GTE significantly reduced LPS-induced inflammation and oxidative stress in Caco-2 cells and alleviated DSS-induced colitis in mice. Mechanistically, GTE decreased pro-inflammatory cytokines, matrix metalloproteinases (MMPs), and reactive oxygen species (ROS), while improving intestinal barrier integrity. Furthermore, GTE suppressed the NF-κB and MAPK/JNK pathways while activating the Nrf2 pathway. These results suggest that GTE may serve as a promising therapeutic agent for IBD by modulating key inflammatory and oxidative stress pathways.

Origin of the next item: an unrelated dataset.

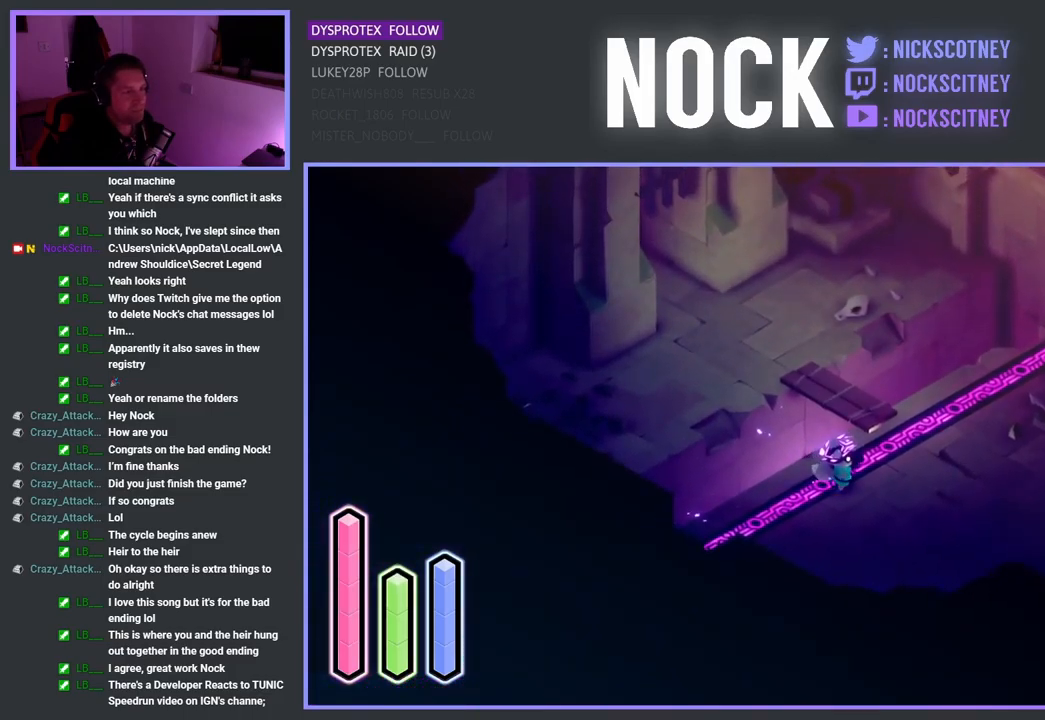
{"buttons": [], "left_stick": "down-right", "right_stick": "center", "events": [[117, "CROSS", "down"], [184, "left_stick", "down-right"], [234, "CROSS", "up"]]}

The anti-inflammatory and antioxidant properties of GTE mitigated intestinal epithelial cell damage by preserving tight junction proteins and maintaining intestinal barrier integrity. Given its high efficacy and favorable safety profile, GTE represents a promising therapeutic candidate for managing chronic and refractory inflammatory disorders such as IBD.
炎症性肠病(IBD)是结肠的慢性炎症性疾病,通常由不健康饮食、感染和免疫反应失调引发。IBD的现有治疗方法受到复发、耐药性、副作用和高成本的限制。烟豆(Glycine tabacina (Labill.) Benth)是一种原产于中国东南部的豆科植物,传统上因其药用特性而被用于治疗类风湿性关节炎、肾炎和骨质疏松症。然而,其对IBD的影响尚未得到研究。
本研究旨在使用体外和体内模型研究烟豆乙醇提取物(GTE)的抗结肠炎作用及其潜在机制。
使用高效液相色谱(HPLC)鉴定GTE的化学成分。在Caco-2细胞中评估GTE对脂多糖(LPS)诱导的炎症和氧化应激的影响。使用葡聚糖硫酸钠(DSS)诱导的小鼠结肠炎来评估GTE的治疗潜力。进行酶联免疫吸附测定(ELISA)、逆转录定量聚合酶链反应(RT-qPCR)、免疫荧光和免疫印迹以测量基因表达和信号通路活性。使用苏木精-伊红(H&E)染色对结肠组织进行组织学分析。
GTE显著降低了Caco-2细胞中LPS诱导的炎症和氧化应激,并减轻了DSS诱导的小鼠结肠炎。从机制上讲,GTE减少了促炎细胞因子、基质金属蛋白酶(MMP)和活性氧(ROS),同时改善了肠道屏障完整性。此外,GTE抑制了核因子κB(NF-κB)和丝裂原活化蛋白激酶/应激活化蛋白激酶(MAPK/JNK)通路,同时激活了核因子E2相关因子2(Nrf2)通路。这些结果表明,GTE可能通过调节关键的炎症和氧化应激通路而成为IBD的一种有前景的治疗药物。
GTE的抗炎和抗氧化特性通过保留紧密连接蛋白和维持肠道屏障完整性减轻了肠上皮细胞损伤。鉴于其高效性和良好的安全性,GTE是治疗IBD等慢性和难治性炎症性疾病的一种有前景的候选药物。